Corcept Therapeutics shares jumped ~40% after the FDA approved relacorilant (Lifyorli) in combination with nab-paclitaxel for adults with platinum-resistant epithelial ovarian, fallopian tube, or primary peritoneal cancer, with approval completed 2.5 months early. The ROSELLA trial (n=381) showed median PFS 6.5 months vs 5.5 months and overall survival 16.0 months vs 11.9 months for the combination versus nab-paclitaxel alone; approval covers patients with 1–3 prior systemic regimens including bevacizumab. Prescribing details and common adverse reactions were specified, supporting near-term commercial rollout and significant positive stock re-rating.

Analysis

The market is treating this approval as a de-risking event, but the real upside is in commercialization mechanics rather than the label itself. Early FDA action compresses regulatory tail risk and should expedite payer discussions; expect initial reimbursement negotiations and access hurdles to play out over the next 3–9 months and determine uptake velocity.
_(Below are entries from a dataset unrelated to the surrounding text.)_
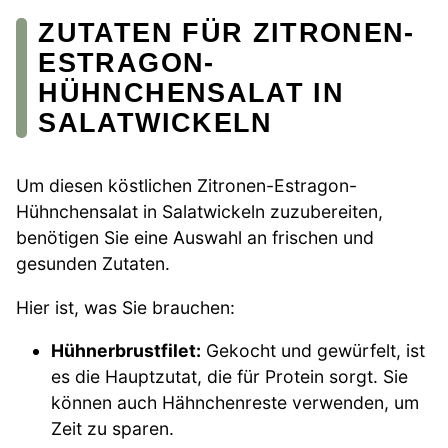
ZUTATEN FÜR ZITRONEN-
ESTRAGON-
HÜHNCHENSALAT IN
SALATWICKELN
Um diesen köstlichen Zitronen-Estragon-
Hühnchensalat in Salatwickeln zuzubereiten,
benötigen Sie eine Auswahl an frischen und
gesunden Zutaten.
Hier ist, was Sie brauchen:
Hühnerbrustfilet:
Gekocht und gewürfelt, ist
es die Hauptzutat, die für Protein sorgt. Sie
können auch Hähnchenreste verwenden, um
Zeit zu sparen.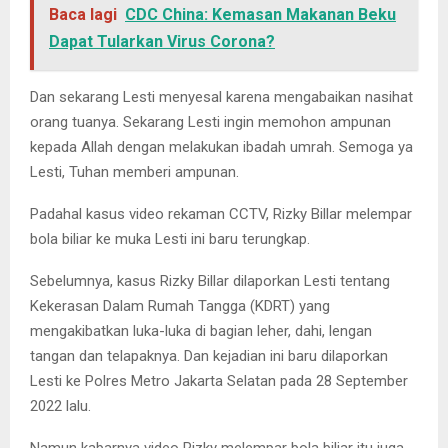
Baca lagi
CDC China: Kemasan Makanan Beku
Dapat Tularkan Virus Corona?
Dan sekarang Lesti menyesal karena mengabaikan nasihat
orang tuanya. Sekarang Lesti ingin memohon ampunan
kepada Allah dengan melakukan ibadah umrah. Semoga ya
Lesti, Tuhan memberi ampunan.
Padahal kasus video rekaman CCTV, Rizky Billar melempar
bola biliar ke muka Lesti ini baru terungkap.
Sebelumnya, kasus Rizky Billar dilaporkan Lesti tentang
Kekerasan Dalam Rumah Tangga (KDRT) yang
mengakibatkan luka-luka di bagian leher, dahi, lengan
tangan dan telapaknya. Dan kejadian ini baru dilaporkan
Lesti ke Polres Metro Jakarta Selatan pada 28 September
2022 lalu.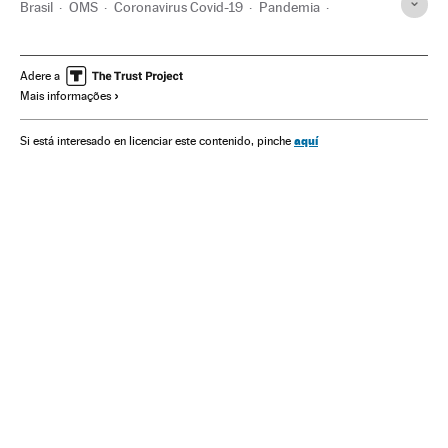
Brasil
OMS
Coronavirus Covid-19
Pandemia
Coronavirus
Doenças infecciosas
Doenças respiratórias
Ministério Saúde
Jair Bolsonaro
Fascismo
Adere a
Mais informações
Ultradireita
Armas de fogo
Benito Mussolini
Hugo Chávez
Milícias
Milícias Rio de Janeiro
aquí
Si está interesado en licenciar este contenido, pinche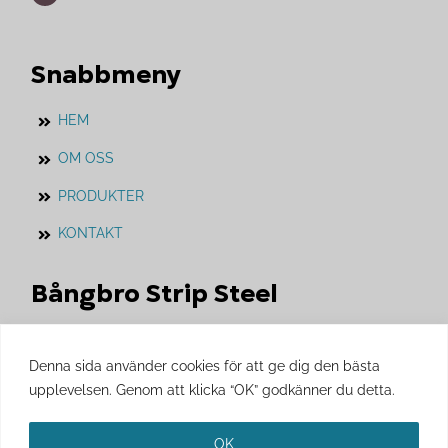
Snabbmeny
HEM
OM OSS
PRODUKTER
KONTAKT
Bångbro Strip Steel
Vårt systerföretag som vi jobbar i nära
samarbete med.
Denna sida använder cookies för att ge dig den bästa
upplevelsen. Genom att klicka “OK” godkänner du detta.
Besök gärna
Bångbro Strip Steels
hemsida.
OK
A key second-order constraint is clinical practice: relacorilant's steroid antagonism creates a practical ceiling on adoption where steroid-containing supportive regimens are entrenched. That forces oncology teams to rework antiemetic and premed pathways (or accept narrower patient selection), which will slow conversion from oncologist intent to real-world use and bias early patients toward clinics comfortable with steroid-sparing protocols. Supply and pricing dynamics matter. Nab‑paclitaxel utilization could see a modest demand lift, but the bottleneck will be relacorilant manufacturing scale and distribution coordination around infusion schedules; pricing power is plausible in a refractory ovarian niche, yet peak sales will be capped by eligible patient volume unless label expansion occurs within 12–36 months. Downside catalysts are clear and measurable: meaningful divergence between trial OS and real-world effectiveness, unexpected safety signals, or payer restrictions tied to limited OS/PFS delta would compress valuation rapidly. Conversely, real-world durability and quick adoption in steroid-averse centers would validate premium pricing and could make CORT an M&A target within 12–24 months if early revenue trajectories beat modelled expectations.